画像や映像を生成するAIはビジュアルを生成するため文字通り「目立つ」のですが、実際のところ多くの人にとって画像や動画を作らなければならないシーンは多くなく、結果的に日常生活で実用性を発揮するChatGPTによってAIが爆発的に流行ったという印象を持っています。

今回ご紹介するのは建築の間取り図をChatGPT「のみ」で描かせようとしている建設会社社長の実験です。


ChatGPT単独で間取り図は描けるのか?

最終的なアウトプットは間取り図というビジュアルなのですが、このトライをしている千葉県成田市の建設会社を営まれている平山秀樹さん

ArchiCANのGDLだの、Pythonだの、経由して #ChatGPT にJavaScriptで間取り図を作成させる方法

で、作画機能のないChatGPTのみで間取り図を描かせています。

先述のようにStable DiffusionやDALL・E2など画像生成系AIというアプリケーションレイヤーのサービスとして間取り図生成AIサービスがあれば、それ用のプロンプトをChatGPTに書かせるだけで済みます。しかしそのようなサービスがない現状、作画させる方法から編み出さなければならない苦労をされています。

本題である「ニーズに合った間取り図、家の空間設計をAIで行う」部分は、結果的にまだまだ難しいという結論に至っています。

間取りアイディアをChatGPTが自動生成することはできず、結局具体的な間取りを指示してその通りに作画させるだけに留まりました。AIが間取り図の案を生活シーンやニーズに応じて複数パターン提案してくれるという理想形はまだ遠いようです。


間取り図AIなどアウトプットサービスの拡充ニーズ

間取り図が図面データとしてインターネット上にあまり流通しておらず、かつピンポイントな需要なのでAI開発がまだ行われていないのが現状です。

裏返すと、この「間取り図AI」の部分のニーズがはっきりしてくると専門的に開発する人や企業が現れやすくなります。

「間取り図」のパターンや建築部材情報、施工手順情報、法律情報などを専門的に学ばせることで建築業界に重宝されるアウトプットAIが完成するはずです。

プロンプト生成部分はChatGPTなどテキスト系AIを入力インターフェースや中間処理のために使うことを前提にすれば、アウトプットAIが比較的早期に開発できるようになります。

ChatGPTはテキスト仕事しかカバーできないと考えられていたAIに対する理解も、アウトプットAIのバリエーションが増えることで急速に捉えられ方が変わるでしょう。

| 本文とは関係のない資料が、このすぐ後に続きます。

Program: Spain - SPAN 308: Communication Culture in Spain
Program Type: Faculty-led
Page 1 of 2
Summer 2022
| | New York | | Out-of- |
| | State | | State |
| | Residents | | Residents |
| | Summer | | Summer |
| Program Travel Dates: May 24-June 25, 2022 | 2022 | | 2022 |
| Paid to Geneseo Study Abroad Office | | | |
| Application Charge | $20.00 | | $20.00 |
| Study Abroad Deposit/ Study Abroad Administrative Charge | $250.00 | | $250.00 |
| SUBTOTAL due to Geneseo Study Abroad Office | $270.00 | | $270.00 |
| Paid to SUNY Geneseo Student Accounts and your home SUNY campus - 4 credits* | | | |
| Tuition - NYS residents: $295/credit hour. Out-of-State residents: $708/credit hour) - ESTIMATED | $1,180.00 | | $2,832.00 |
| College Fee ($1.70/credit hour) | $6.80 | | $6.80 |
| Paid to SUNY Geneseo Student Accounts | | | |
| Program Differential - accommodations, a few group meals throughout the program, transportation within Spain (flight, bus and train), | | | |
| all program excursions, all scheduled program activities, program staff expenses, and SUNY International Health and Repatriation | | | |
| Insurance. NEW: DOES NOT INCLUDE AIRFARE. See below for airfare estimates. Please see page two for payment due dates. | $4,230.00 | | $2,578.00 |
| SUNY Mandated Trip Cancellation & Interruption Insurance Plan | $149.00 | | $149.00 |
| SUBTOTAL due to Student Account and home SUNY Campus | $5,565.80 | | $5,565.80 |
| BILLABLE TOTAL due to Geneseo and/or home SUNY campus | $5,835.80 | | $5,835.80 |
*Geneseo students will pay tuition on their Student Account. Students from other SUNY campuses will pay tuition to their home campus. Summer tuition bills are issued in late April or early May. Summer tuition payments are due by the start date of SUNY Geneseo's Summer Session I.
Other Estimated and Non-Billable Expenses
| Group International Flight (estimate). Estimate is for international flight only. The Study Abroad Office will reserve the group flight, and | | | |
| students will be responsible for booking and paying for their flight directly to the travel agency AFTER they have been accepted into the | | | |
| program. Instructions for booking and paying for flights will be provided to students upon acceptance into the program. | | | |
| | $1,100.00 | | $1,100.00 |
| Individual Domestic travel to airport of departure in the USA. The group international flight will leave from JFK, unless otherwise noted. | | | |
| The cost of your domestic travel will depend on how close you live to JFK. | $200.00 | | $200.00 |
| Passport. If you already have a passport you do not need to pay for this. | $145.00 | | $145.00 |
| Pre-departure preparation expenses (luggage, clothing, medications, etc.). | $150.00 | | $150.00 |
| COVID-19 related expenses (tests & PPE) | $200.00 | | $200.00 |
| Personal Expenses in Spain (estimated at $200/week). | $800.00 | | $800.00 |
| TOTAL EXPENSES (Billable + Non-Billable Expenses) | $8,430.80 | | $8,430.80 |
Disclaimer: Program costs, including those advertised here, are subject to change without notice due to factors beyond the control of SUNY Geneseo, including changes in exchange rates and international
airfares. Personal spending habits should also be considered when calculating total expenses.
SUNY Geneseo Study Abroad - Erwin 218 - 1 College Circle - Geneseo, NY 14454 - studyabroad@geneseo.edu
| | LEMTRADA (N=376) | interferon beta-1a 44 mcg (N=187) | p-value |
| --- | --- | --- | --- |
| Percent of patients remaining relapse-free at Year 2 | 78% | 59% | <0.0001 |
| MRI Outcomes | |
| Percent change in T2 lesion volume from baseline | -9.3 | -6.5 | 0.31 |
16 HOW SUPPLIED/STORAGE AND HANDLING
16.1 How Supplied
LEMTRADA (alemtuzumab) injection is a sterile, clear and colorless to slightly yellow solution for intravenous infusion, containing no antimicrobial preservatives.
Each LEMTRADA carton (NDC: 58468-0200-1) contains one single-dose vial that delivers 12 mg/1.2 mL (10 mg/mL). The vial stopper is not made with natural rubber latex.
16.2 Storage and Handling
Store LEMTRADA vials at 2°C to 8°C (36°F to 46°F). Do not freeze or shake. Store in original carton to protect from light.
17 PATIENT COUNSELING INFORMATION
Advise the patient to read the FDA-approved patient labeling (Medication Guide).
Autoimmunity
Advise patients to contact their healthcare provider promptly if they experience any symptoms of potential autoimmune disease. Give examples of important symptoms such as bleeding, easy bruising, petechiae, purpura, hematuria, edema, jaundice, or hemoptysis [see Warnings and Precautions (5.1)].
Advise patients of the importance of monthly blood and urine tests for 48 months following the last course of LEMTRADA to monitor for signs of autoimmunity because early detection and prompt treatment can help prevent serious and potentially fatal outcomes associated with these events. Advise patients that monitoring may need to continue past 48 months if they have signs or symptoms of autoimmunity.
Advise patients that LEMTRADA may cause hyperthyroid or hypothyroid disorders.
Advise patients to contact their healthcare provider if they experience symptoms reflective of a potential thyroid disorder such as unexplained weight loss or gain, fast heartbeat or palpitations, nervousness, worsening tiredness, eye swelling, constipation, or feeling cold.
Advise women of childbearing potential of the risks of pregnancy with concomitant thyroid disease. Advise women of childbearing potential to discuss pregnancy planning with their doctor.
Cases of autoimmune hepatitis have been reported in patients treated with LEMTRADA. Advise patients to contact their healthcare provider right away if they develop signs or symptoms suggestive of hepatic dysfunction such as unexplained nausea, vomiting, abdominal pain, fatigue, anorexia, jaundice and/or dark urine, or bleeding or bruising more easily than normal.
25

「漫画AI」「演劇AI」「都市開発AI」なども実現?

漫画を1コマずつの作画ではなくコマ割り・ページ割りから制作し、キャラ設定・ストーリー・セリフまで完全にAIで作れる「漫画AI」、

演劇の舞台上で役者の配置と動き、セリフ、大道具・小道具、ライティング、場面転換など空間演出も含めてAIで完結し、3Dデータ・時系列データ・台本などを生成してくれる「演劇AI」、

現在の街並みと人の動きを元データに都市の再開発プランをAIにまるごと設計させる「都市開発AI」、

など、ひとつのAIではできなかっただろう大規模な生成行為が、人間がこれまでやってきた一連の作業フローの個々をAIに置き換え、AI同士を組み合わせていくことで実現する道筋が見えてきそうです。

今はChatGPTが非常に注目を集めていますが、次はアウトプットAIのバリエーションに注目が集まると見ています。汎用性が高いChatGPTよりも専門性の高いアウトプットAIの方がユーザーにとって理解しやすく普及しやすいはず。

AIによる本当の産業革命はアウトプットAIの開発にシフトするところから始まります。